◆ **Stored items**
· · · · ·

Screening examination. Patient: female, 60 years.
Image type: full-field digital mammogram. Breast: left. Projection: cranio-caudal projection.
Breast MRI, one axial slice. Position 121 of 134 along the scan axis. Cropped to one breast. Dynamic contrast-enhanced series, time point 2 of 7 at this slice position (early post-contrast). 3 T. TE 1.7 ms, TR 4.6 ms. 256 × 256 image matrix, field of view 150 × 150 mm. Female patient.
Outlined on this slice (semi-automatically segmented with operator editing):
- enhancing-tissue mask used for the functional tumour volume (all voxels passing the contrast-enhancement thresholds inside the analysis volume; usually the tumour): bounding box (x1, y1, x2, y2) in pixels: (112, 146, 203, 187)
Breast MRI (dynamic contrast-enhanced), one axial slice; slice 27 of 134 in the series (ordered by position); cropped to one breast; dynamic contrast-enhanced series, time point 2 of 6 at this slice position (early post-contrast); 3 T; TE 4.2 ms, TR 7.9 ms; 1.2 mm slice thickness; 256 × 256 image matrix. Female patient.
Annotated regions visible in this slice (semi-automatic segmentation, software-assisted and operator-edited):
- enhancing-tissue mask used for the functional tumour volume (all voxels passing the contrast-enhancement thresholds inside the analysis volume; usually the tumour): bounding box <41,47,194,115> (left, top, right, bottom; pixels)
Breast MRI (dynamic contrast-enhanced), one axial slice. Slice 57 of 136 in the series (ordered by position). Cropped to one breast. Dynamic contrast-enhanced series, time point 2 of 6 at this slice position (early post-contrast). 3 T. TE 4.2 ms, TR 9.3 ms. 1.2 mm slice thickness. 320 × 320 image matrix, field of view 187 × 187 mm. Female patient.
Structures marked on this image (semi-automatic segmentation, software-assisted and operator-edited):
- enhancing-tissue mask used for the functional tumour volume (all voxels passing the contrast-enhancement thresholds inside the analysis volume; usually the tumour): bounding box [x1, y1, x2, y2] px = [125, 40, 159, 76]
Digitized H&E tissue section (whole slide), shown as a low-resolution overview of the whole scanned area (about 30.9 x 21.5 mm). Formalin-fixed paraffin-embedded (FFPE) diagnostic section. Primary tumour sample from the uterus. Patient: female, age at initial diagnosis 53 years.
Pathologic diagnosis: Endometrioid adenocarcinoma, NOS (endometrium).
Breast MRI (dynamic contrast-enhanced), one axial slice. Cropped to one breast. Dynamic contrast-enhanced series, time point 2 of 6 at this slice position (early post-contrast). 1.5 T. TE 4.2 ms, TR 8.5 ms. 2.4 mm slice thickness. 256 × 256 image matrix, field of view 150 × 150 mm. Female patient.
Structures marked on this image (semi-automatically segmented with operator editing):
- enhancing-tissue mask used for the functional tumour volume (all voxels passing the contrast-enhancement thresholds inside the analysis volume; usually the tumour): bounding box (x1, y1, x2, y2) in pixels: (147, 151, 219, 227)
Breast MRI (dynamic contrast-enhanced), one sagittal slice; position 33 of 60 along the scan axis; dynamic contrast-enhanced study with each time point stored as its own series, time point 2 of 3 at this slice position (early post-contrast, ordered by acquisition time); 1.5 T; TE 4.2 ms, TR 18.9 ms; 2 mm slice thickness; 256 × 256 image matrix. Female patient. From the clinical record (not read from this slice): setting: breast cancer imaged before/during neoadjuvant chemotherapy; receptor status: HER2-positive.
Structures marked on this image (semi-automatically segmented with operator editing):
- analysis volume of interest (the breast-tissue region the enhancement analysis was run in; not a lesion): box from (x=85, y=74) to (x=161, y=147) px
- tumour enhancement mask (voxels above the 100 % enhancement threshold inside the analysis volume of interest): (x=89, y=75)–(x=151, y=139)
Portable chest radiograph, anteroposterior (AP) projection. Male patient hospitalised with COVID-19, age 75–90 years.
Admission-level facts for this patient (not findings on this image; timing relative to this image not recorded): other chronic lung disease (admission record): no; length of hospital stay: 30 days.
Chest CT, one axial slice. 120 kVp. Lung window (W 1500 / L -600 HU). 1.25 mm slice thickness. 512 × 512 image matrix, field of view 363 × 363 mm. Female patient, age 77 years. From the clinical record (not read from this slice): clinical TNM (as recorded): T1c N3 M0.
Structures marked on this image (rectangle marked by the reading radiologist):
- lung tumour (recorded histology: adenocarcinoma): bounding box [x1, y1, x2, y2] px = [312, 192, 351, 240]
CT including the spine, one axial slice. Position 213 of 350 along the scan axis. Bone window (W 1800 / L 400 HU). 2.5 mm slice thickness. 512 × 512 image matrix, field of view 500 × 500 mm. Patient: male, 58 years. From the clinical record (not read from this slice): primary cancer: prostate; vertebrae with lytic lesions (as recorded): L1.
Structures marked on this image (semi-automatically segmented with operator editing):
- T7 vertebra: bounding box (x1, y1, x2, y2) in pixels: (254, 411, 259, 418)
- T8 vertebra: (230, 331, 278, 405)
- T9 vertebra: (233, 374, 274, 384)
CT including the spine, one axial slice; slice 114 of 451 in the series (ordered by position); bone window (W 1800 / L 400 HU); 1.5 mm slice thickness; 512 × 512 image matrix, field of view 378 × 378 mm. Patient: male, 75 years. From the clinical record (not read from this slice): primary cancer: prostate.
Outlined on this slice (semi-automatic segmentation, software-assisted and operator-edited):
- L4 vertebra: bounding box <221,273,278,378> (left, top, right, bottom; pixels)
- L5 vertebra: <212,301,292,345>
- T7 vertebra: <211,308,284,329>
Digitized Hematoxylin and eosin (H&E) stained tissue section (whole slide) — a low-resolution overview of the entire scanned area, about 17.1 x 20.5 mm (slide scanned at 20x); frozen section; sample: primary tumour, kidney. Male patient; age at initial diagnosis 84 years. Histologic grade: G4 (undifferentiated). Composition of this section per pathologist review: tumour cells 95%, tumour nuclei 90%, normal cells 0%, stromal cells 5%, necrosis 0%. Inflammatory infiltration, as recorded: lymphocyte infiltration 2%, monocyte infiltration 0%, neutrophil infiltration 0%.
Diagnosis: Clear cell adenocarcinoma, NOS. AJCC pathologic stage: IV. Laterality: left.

· · · · ·

◆ **Exercise details**
Transcribe the records above exactly, beginning at the line that contains "146, 203, 187)" and ending with the line that contains "40, 159, 76]", both included, and nothing else.

◆ **Result**
- enhancing-tissue mask used for the functional tumour volume (all voxels passing the contrast-enhancement thresholds inside the analysis volume; usually the tumour): bounding box (x1, y1, x2, y2) in pixels: (112, 146, 203, 187)
Breast MRI (dynamic contrast-enhanced), one axial slice; slice 27 of 134 in the series (ordered by position); cropped to one breast; dynamic contrast-enhanced series, time point 2 of 6 at this slice position (early post-contrast); 3 T; TE 4.2 ms, TR 7.9 ms; 1.2 mm slice thickness; 256 × 256 image matrix. Female patient.
Annotated regions visible in this slice (semi-automatic segmentation, software-assisted and operator-edited):
- enhancing-tissue mask used for the functional tumour volume (all voxels passing the contrast-enhancement thresholds inside the analysis volume; usually the tumour): bounding box <41,47,194,115> (left, top, right, bottom; pixels)
Breast MRI (dynamic contrast-enhanced), one axial slice. Slice 57 of 136 in the series (ordered by position). Cropped to one breast. Dynamic contrast-enhanced series, time point 2 of 6 at this slice position (early post-contrast). 3 T. TE 4.2 ms, TR 9.3 ms. 1.2 mm slice thickness. 320 × 320 image matrix, field of view 187 × 187 mm. Female patient.
Structures marked on this image (semi-automatic segmentation, software-assisted and operator-edited):
- enhancing-tissue mask used for the functional tumour volume (all voxels passing the contrast-enhancement thresholds inside the analysis volume; usually the tumour): bounding box [x1, y1, x2, y2] px = [125, 40, 159, 76]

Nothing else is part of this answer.